● **RECORDED DATA**
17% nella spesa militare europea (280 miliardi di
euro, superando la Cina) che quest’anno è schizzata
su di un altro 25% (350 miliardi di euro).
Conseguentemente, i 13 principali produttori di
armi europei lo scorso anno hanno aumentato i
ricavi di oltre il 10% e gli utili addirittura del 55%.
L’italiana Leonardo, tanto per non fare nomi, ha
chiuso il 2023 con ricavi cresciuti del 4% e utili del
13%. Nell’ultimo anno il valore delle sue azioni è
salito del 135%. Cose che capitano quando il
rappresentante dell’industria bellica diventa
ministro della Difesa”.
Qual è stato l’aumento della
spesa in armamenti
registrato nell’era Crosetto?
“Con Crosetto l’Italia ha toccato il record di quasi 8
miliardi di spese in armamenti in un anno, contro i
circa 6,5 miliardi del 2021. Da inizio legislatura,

● **HOW TO COMPLETE THIS TASK**
Reproduce the text of all the rows above word for word, keeping every line break and punctuation mark unchanged.

● **ANSWER SPACE**
17% nella spesa militare europea (280 miliardi di
euro, superando la Cina) che quest’anno è schizzata
su di un altro 25% (350 miliardi di euro).
Conseguentemente, i 13 principali produttori di
armi europei lo scorso anno hanno aumentato i
ricavi di oltre il 10% e gli utili addirittura del 55%.
L’italiana Leonardo, tanto per non fare nomi, ha
chiuso il 2023 con ricavi cresciuti del 4% e utili del
13%. Nell’ultimo anno il valore delle sue azioni è
salito del 135%. Cose che capitano quando il
rappresentante dell’industria bellica diventa
ministro della Difesa”.
Qual è stato l’aumento della
spesa in armamenti
registrato nell’era Crosetto?
“Con Crosetto l’Italia ha toccato il record di quasi 8
miliardi di spese in armamenti in un anno, contro i
circa 6,5 miliardi del 2021. Da inizio legislatura,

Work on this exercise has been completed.